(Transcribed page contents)

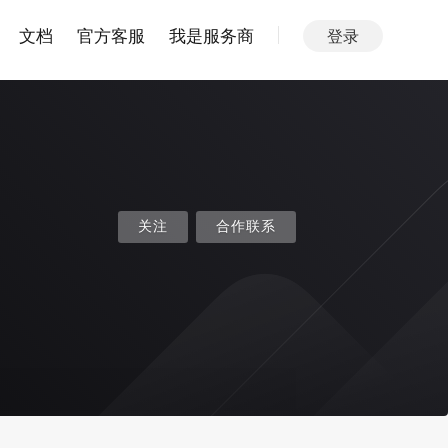
文档
官方客服
我是服务商
登录
关注
合作联系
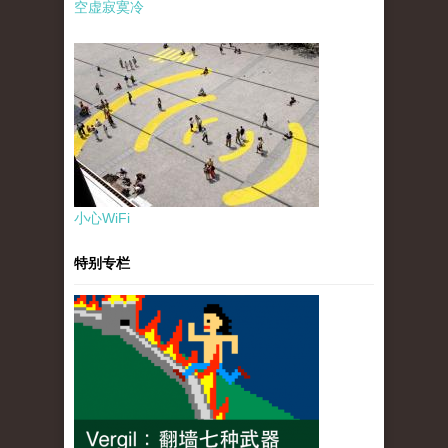
空虚寂寞冷
小心WiFi
特别专栏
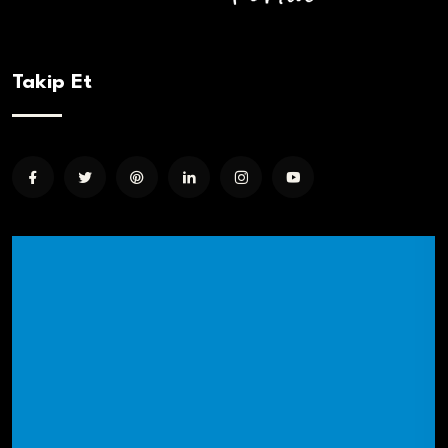
Takip Et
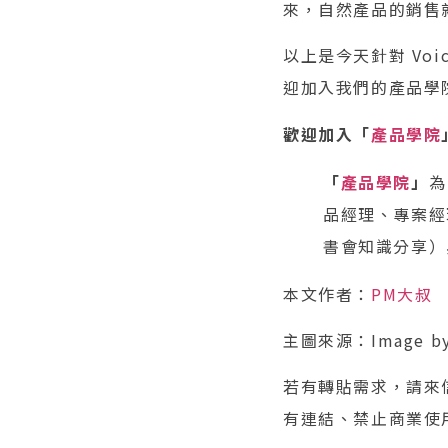
來，自然產品的銷售
以上是今天針對 Voi
迎加入我們的產品學
歡迎加入「
產品學院
「
產品學院
」
為
品經理、專案經
書會知識分享）
本文作者：
PM大叔
主圖來源：Image b
若有轉貼需求，請來信（
有連結、禁止商業使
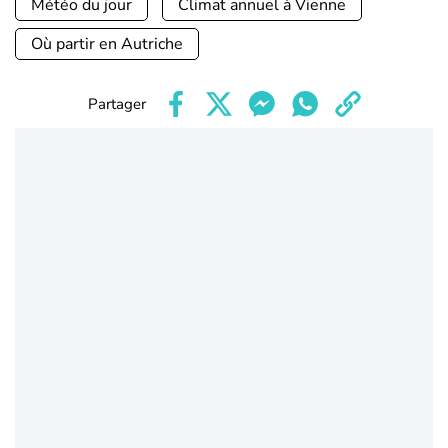
Météo du jour
Climat annuel à Vienne
Où partir en Autriche
Partager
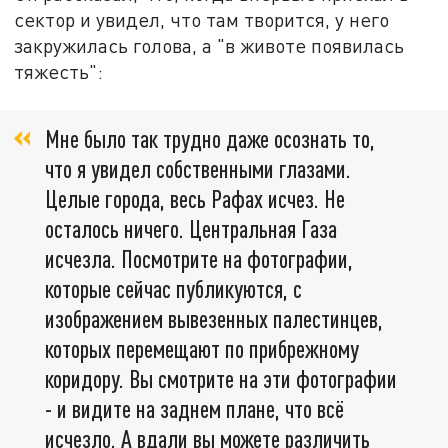
сектор и увидел, что там творится, у него
закружилась голова, а "в животе появилась
тяжесть":
Мне было так трудно даже осознать то,
что я увидел собственными глазами.
Целые города, весь Рафах исчез. Не
осталось ничего. Центральная Газа
исчезла. Посмотрите на фотографии,
которые сейчас публикуются, с
изображением вывезенных палестинцев,
которых перемещают по прибрежному
коридору. Вы смотрите на эти фотографии
- и видите на заднем плане, что всё
исчезло. А вдали вы можете различить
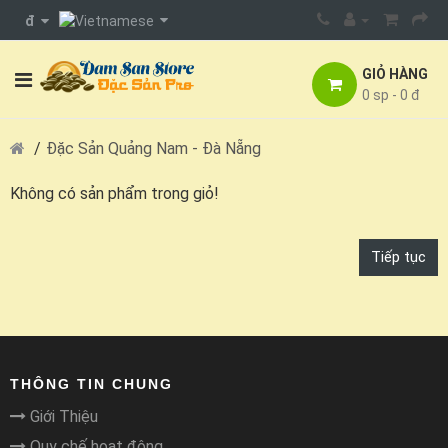
đ
GIỎ HÀNG
0 sp - 0 đ
Đặc Sản Quảng Nam - Đà Nẵng
Không có sản phẩm trong giỏ!
Tiếp tục
THÔNG TIN CHUNG
Giới Thiệu
Quy chế hoạt động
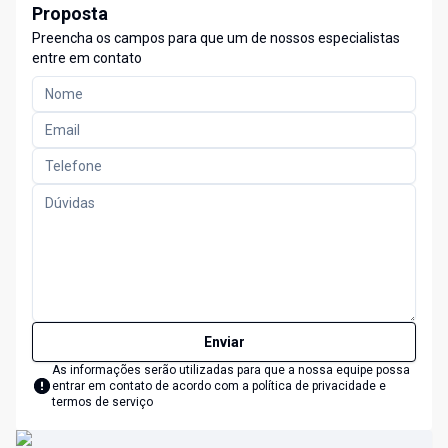
Proposta
Preencha os campos para que um de nossos especialistas
entre em contato
Enviar
As informações serão utilizadas para que a nossa equipe possa
entrar em contato de acordo com a
política de privacidade e
termos de serviço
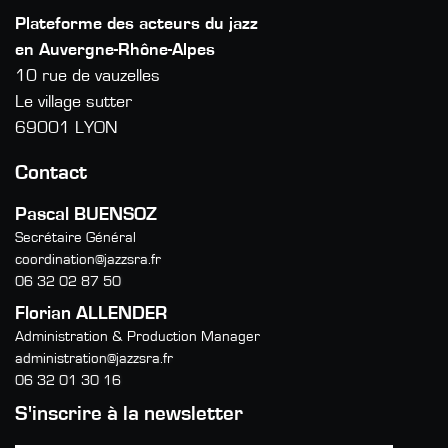
Plateforme des acteurs du jazz
en Auvergne-Rhône-Alpes
10 rue de vauzelles
Le village sutter
69001 LYON
Contact
Pascal BUENSOZ
Secrétaire Général
coordination@jazzsra.fr
06 32 02 87 50
Florian ALLENDER
Administration & Production Manager
administration@jazzsra.fr
06 32 01 30 16
S'inscrire à la newsletter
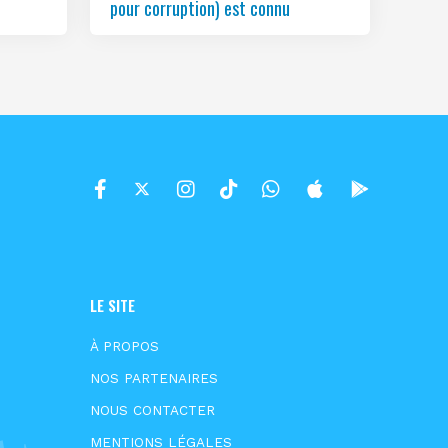
pour corruption) est connu
LE SITE
À PROPOS
NOS PARTENAIRES
NOUS CONTACTER
MENTIONS LÉGALES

THE TASK:
Output only the lines from the start of the data through the line that holds "Мне было так". Keep them exact and leave the pictures out.

COMPLETED EXERCISE:
文档
官方客服
我是服务商
登录
关注
合作联系
空虚寂寞冷
小心WiFi
特别专栏
Takip Et
來，自然產品的銷售
以上是今天針對 Voi
迎加入我們的產品學
歡迎加入「
產品學院
「
產品學院
」
為
品經理、專案經
書會知識分享）
本文作者：
PM大叔
主圖來源：Image b
若有轉貼需求，請來信（
有連結、禁止商業使
Météo du jour
Climat annuel à Vienne
Où partir en Autriche
Partager
сектор и увидел, что там творится, у него
закружилась голова, а "в животе появилась
тяжесть":
Мне было так трудно даже осознать то,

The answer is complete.